For sure, there’s plenty of respite to be found within Ios’s 42 square miles. Goats still roam the island’s craggy hills and cliffs. It lacks an airport. But, since the 1970s, Ios has been known, primarily, for one thing. “It’s a place to party,” said Katerina Katopis-Lykiardopulo, a photographer who collaborated with the author Chrysanthos Panas on “Greek Islands,” a coffee-table book published in May. “Back in the day, there were hippies, there were drugs, there were people sleeping on the beach.” Ms. Katopis-Lykiardopulo said. “Is it still a party island? Do teenagers still come? Yes, of course. But the island is making an effort to be more than that.” Aware that not every visitor wants to rage until dawn or cross off points of interest with their fellow cruise ship passengers, intrepid operators on Ios, as well as its world famous Cycladic neighbors to the north and south, Mykonos and Santorini, are inviting tourists to put up their feet and lean into a version of wellness that hinges on slowing down.



Case in point: Calilo, a 3-year-old resort on the east coast of Ios, enough hairpin turns over the hills and away from the port to (almost) banish the memory of a billboard advertising a nightclub named Scorpion (“Don’t leave until you get stung”). A Disneyland for the spiritually optimistic, Calilo pushes motivational mantras instead of five-for-one shot specials. “When we enter this place, we leave everything negative behind,” said Sandy Parisi, a Calilo concierge with a disposition to rival the midafternoon sun, leading us through a breezeway with shapes strategically cut out of its roof: when the light hits right, hearts spray out across the path. In the white stone lobby, Ms. Parisi stopped beside a revolving marble and metal sculpture. It looked like a man pierced by arrows, falling into a pit.
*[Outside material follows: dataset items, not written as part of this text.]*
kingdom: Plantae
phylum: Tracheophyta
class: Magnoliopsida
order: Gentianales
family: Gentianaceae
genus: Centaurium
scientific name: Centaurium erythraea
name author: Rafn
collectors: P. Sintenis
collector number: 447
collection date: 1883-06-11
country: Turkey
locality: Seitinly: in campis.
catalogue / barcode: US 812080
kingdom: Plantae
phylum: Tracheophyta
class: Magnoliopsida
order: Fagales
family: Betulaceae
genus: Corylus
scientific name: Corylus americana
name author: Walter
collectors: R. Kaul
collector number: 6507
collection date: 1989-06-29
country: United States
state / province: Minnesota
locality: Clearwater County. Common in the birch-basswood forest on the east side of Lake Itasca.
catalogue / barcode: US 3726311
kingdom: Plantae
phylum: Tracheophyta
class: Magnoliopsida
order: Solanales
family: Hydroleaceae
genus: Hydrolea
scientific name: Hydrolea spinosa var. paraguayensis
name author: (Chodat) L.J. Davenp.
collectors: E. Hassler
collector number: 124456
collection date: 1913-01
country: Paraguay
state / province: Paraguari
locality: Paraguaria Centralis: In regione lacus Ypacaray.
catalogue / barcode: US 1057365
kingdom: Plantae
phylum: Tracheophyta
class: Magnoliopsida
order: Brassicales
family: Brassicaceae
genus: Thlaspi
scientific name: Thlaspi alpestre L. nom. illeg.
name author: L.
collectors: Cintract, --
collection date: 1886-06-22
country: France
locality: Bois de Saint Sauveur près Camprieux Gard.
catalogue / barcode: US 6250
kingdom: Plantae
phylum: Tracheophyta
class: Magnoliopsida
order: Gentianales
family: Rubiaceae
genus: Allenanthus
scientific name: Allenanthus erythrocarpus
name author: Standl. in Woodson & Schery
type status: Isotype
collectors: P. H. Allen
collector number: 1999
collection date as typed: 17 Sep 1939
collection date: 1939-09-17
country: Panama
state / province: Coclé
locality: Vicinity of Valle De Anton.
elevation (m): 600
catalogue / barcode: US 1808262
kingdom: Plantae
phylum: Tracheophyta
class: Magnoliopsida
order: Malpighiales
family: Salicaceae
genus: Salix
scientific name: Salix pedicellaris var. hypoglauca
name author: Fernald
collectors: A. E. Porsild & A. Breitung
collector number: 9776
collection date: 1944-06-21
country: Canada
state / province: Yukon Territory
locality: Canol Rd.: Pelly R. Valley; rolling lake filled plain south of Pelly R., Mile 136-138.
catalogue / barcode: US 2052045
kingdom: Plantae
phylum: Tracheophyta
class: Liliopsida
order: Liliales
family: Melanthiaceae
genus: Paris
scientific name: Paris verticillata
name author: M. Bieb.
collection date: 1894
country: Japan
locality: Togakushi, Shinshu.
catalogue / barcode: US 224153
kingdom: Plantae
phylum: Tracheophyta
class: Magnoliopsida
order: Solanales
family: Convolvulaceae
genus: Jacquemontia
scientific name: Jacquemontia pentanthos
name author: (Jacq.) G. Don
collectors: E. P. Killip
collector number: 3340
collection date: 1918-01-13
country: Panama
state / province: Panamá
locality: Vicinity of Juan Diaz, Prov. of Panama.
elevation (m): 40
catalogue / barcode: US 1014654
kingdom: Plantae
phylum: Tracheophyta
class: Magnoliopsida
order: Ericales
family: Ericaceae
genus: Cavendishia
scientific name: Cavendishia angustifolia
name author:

“Here, we throw away the darkness, the anger, all the negative stuff,” Ms. Parisi said. Words, sculpted out of metal, floated in the pit: “malice,” “negativity,” “lies.” She explained that the man was not falling but, in fact, being lifted up by words that jutted out of the arrows on heart-shaped tips: “love, hope, pathos, which means passion, in Greek.” So engrossed was I in taking a video of this carousel of good vibes that I almost crashed into a heart-tipped arrow that said “smile.” “The purpose of this experiment, if I can call it that, is to bring as much positivity, love and freedom to people as we can,” said Angelos Michalopoulos, who owns and operates Calilo, as well as six other restaurants and hotels on the island, with his wife, Vassiliki Petridou, and four of their five children.